Removing stopwords is a crucial step in pre-processing while doing Natural language Processing and must be done with the utmost care; not all tasks in NLP will require the removal of stopwords, and some may require certain stopwords. Unlike most high resources languages such as English, where what kind of stopwords to use under what circumstances are well-documented, Swahili lack such resources.
There are various stopwords for Swahili online and also in the literature. Pyspark has its version of Swahili stopwords, built for WorldBrains cases for stripping words from webpages to make search-indexing faster; the same list is also available on the Kaggle site. A paper published in 2020 by Bernard Masua and Noel Masasi, Enhancing text pre-processing for the Swahili language, developed a list of stopwords for preprocessing steps.
The Venn diagram below shows the different types of stopwords.
The diagram above shows most words classified in the Swahili literature; they outdo the most common words. Solely relying on the Kaggle/spark data to remove stopwords on some specific NLP task may cause the NLP model to generalize poorly. For instance words such as alisema and akasema, the root words can be extracted using either lemmatization or stemming rather than doing away with the entire set of words.

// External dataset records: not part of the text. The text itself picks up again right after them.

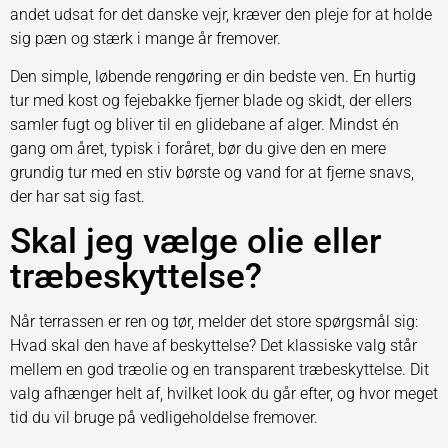
andet udsat for det danske vejr, kræver den pleje for at holde
sig pæn og stærk i mange år fremover.
Den simple, løbende rengøring er din bedste ven. En hurtig
tur med kost og fejebakke fjerner blade og skidt, der ellers
samler fugt og bliver til en glidebane af alger. Mindst én
gang om året, typisk i foråret, bør du give den en mere
grundig tur med en stiv børste og vand for at fjerne snavs,
der har sat sig fast.
Skal jeg vælge olie eller
træbeskyttelse?
Når terrassen er ren og tør, melder det store spørgsmål sig:
Hvad skal den have af beskyttelse? Det klassiske valg står
mellem en god træolie og en transparent træbeskyttelse. Dit
valg afhænger helt af, hvilket look du går efter, og hvor meget
tid du vil bruge på vedligeholdelse fremover.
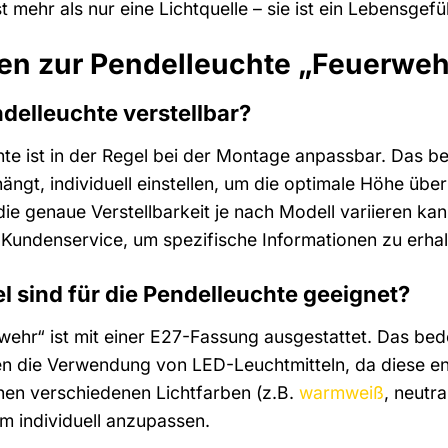
 mehr als nur eine Lichtquelle – sie ist ein Lebensgefü
gen zur Pendelleuchte „Feuerweh
ndelleuchte verstellbar?
te ist in der Regel bei der Montage anpassbar. Das b
ängt, individuell einstellen, um die optimale Höhe über
 die genaue Verstellbarkeit je nach Modell variieren k
 Kundenservice, um spezifische Informationen zu erhal
l sind für die Pendelleuchte geeignet?
wehr“ ist mit einer E27-Fassung ausgestattet. Das bede
 die Verwendung von LED-Leuchtmitteln, da diese ene
hen verschiedenen Lichtfarben (z.B.
warmweiß
, neutr
m individuell anzupassen.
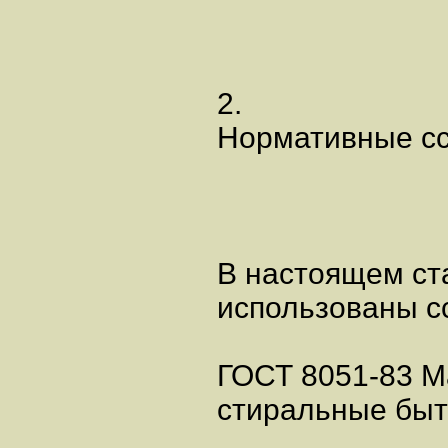
2.
Нормативные с
В настоящем ст
использованы с
ГОСТ 8051-83 
стиральные быт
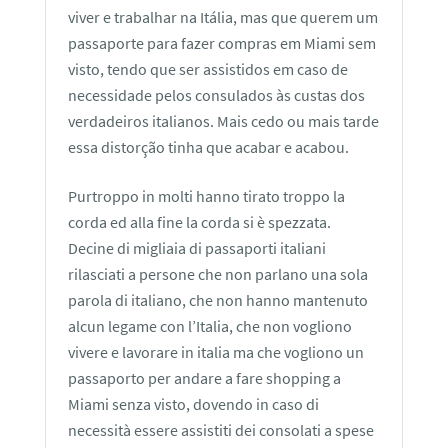
viver e trabalhar na Itália, mas que querem um
passaporte para fazer compras em Miami sem
visto, tendo que ser assistidos em caso de
necessidade pelos consulados às custas dos
verdadeiros italianos. Mais cedo ou mais tarde
essa distorção tinha que acabar e acabou.
Purtroppo in molti hanno tirato troppo la
corda ed alla fine la corda si è spezzata.
Decine di migliaia di passaporti italiani
rilasciati a persone che non parlano una sola
parola di italiano, che non hanno mantenuto
alcun legame con l’Italia, che non vogliono
vivere e lavorare in italia ma che vogliono un
passaporto per andare a fare shopping a
Miami senza visto, dovendo in caso di
necessità essere assistiti dei consolati a spese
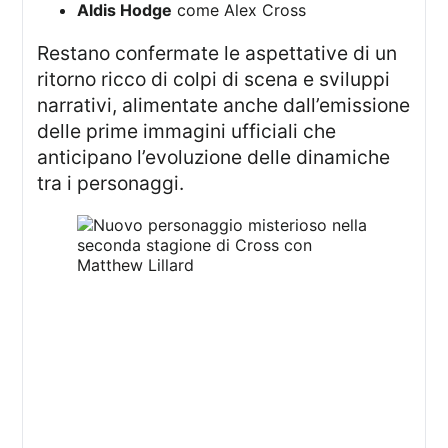
Aldis Hodge
come Alex Cross
Restano confermate le aspettative di un
ritorno ricco di colpi di scena e sviluppi
narrativi, alimentate anche dall’emissione
delle prime immagini ufficiali che
anticipano l’evoluzione delle dinamiche
tra i personaggi.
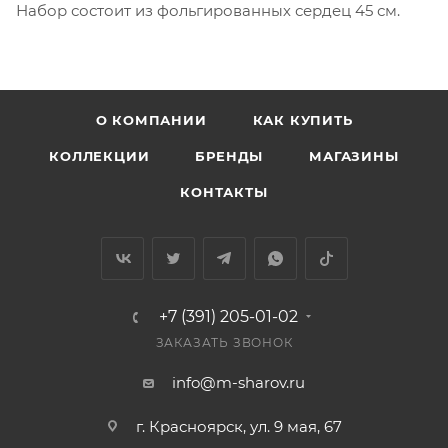
Набор состоит из фольгированных сердец 45 см.
О КОМПАНИИ
КАК КУПИТЬ
КОЛЛЕКЦИИ
БРЕНДЫ
МАГАЗИНЫ
КОНТАКТЫ
+7 (391) 205-01-02
ЗАКАЗАТЬ ЗВОНОК
info@m-sharov.ru
г. Красноярск, ул. 9 мая, 67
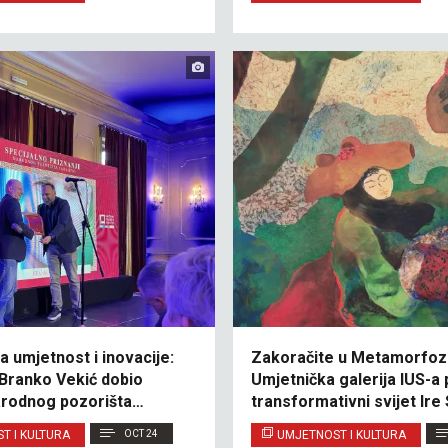
a umjetnost i inovacije:
Zakoračite u Metamorfoz
 Branko Vekić dobio
Umjetnička galerija IUS-a 
rodnog pozorišta
transformativni svijet Ire
Viteškić
T I KULTURA
OCT 24
UMJETNOST I KULTURA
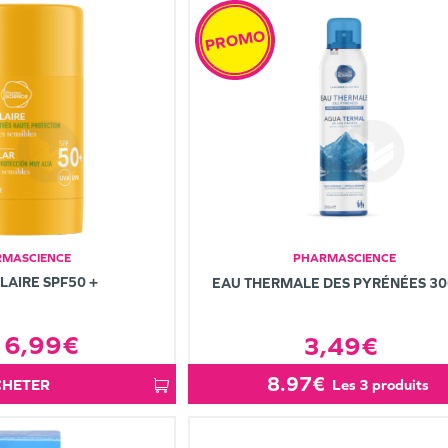
PROMO
MASCIENCE
PHARMASCIENCE
OLAIRE SPF50 +
EAU THERMALE DES PYRÉNÉES 3
6,99€
3,49€
8.97€
ACHETER
les 3 produits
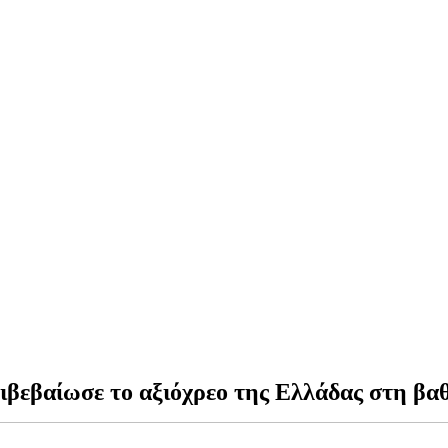
ιβεβαίωσε το αξιόχρεο της Ελλάδας στη βα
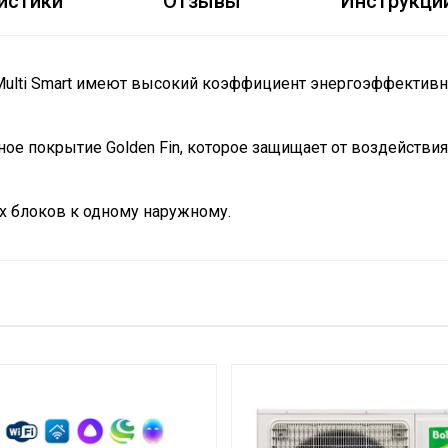
истики
Отзывы
Инструкци
lti Smart имеют высокий коэффициент энергоэффективнос
ое покрытие Golden Fin, которое защищает от воздействия
х блоков к одному наружному.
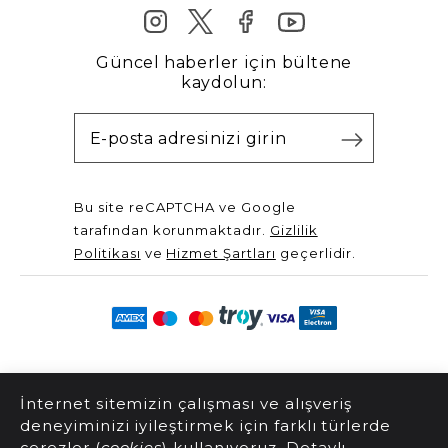
Güncel haberler için bültene
kaydolun:
Bu site reCAPTCHA ve Google
tarafından korunmaktadır.
Gizlilik
Politikası
ve
Hizmet Şartları
geçerlidir.
@2025 Server Yayınları. Tüm hakları saklıdır.
İnternet sitemizin çalışması ve alışveriş
deneyiminizi iyileştirmek için farklı türlerde
çerezler (
cookies
) kullanıyoruz. Detaylı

Another example is the word sauti in Kaggle/Spark; eliminating it from a sentence may affect the meaning of a sentence or raise further questions.
The stopwords in literature should be adopted as the standard for NLP Tasks for below reasons:
A good collection of Swahili stopwords.
Developed for NLP tasks in mind, unlike the PySpark stopwords.
Most Natural language processing libraries have no Swahili stopwords due to a lack of educational resources to justify the proposed list; below is an issue raised in nltk, referenced from the Jordan Kalebu issue opened in 2021.
Though Swahili is a low-resource language, having standard stopwords available in major NLP libraries is a step towards conquering Swahili.